## EXERCISE DIRECTIONS
Repeat exactly, and only, the lines of the entries below from the one with "image demonstrates a" through the one with "of normal human", both ends included.

## TASK INPUTS
··········
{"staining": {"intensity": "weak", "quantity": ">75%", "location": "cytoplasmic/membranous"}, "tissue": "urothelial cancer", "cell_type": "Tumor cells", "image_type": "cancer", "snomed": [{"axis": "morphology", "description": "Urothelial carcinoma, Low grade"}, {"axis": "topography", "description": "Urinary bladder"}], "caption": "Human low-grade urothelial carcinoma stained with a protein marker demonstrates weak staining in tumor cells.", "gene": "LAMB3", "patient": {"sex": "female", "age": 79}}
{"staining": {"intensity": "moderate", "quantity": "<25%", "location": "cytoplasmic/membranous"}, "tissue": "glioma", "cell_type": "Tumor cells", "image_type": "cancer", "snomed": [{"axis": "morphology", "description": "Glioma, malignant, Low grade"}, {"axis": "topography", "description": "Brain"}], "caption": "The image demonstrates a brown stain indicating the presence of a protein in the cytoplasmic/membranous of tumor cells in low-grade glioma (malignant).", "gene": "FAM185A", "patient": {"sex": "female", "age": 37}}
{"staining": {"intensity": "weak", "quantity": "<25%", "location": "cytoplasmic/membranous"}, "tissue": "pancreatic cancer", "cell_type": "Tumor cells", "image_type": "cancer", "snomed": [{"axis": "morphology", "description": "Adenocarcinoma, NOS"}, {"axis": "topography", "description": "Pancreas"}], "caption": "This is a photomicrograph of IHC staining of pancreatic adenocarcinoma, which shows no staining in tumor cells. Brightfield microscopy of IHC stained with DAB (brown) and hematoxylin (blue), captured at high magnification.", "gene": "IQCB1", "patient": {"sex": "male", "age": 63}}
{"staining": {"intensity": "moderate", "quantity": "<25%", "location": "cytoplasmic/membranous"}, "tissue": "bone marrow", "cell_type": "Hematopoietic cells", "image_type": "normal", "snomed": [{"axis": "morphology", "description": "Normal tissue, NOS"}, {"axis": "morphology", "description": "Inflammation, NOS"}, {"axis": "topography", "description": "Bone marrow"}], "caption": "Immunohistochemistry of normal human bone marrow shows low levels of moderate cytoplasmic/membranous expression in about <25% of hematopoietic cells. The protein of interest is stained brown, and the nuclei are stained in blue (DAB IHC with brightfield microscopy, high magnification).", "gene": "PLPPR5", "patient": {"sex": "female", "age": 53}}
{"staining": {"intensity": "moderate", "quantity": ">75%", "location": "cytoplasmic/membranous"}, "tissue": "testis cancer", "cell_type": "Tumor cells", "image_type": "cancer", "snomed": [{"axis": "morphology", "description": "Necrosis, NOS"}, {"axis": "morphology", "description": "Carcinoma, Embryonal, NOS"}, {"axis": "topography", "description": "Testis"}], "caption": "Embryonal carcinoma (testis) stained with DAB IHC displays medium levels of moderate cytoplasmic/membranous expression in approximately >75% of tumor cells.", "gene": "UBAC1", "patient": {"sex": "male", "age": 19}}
··········
## RESPONSE
{"staining": {"intensity": "moderate", "quantity": "<25%", "location": "cytoplasmic/membranous"}, "tissue": "glioma", "cell_type": "Tumor cells", "image_type": "cancer", "snomed": [{"axis": "morphology", "description": "Glioma, malignant, Low grade"}, {"axis": "topography", "description": "Brain"}], "caption": "The image demonstrates a brown stain indicating the presence of a protein in the cytoplasmic/membranous of tumor cells in low-grade glioma (malignant).", "gene": "FAM185A", "patient": {"sex": "female", "age": 37}}
{"staining": {"intensity": "weak", "quantity": "<25%", "location": "cytoplasmic/membranous"}, "tissue": "pancreatic cancer", "cell_type": "Tumor cells", "image_type": "cancer", "snomed": [{"axis": "morphology", "description": "Adenocarcinoma, NOS"}, {"axis": "topography", "description": "Pancreas"}], "caption": "This is a photomicrograph of IHC staining of pancreatic adenocarcinoma, which shows no staining in tumor cells. Brightfield microscopy of IHC stained with DAB (brown) and hematoxylin (blue), captured at high magnification.", "gene": "IQCB1", "patient": {"sex": "male", "age": 63}}
{"staining": {"intensity": "moderate", "quantity": "<25%", "location": "cytoplasmic/membranous"}, "tissue": "bone marrow", "cell_type": "Hematopoietic cells", "image_type": "normal", "snomed": [{"axis": "morphology", "description": "Normal tissue, NOS"}, {"axis": "morphology", "description": "Inflammation, NOS"}, {"axis": "topography", "description": "Bone marrow"}], "caption": "Immunohistochemistry of normal human bone marrow shows low levels of moderate cytoplasmic/membranous expression in about <25% of hematopoietic cells. The protein of interest is stained brown, and the nuclei are stained in blue (DAB IHC with brightfield microscopy, high magnification).", "gene": "PLPPR5", "patient": {"sex": "female", "age": 53}}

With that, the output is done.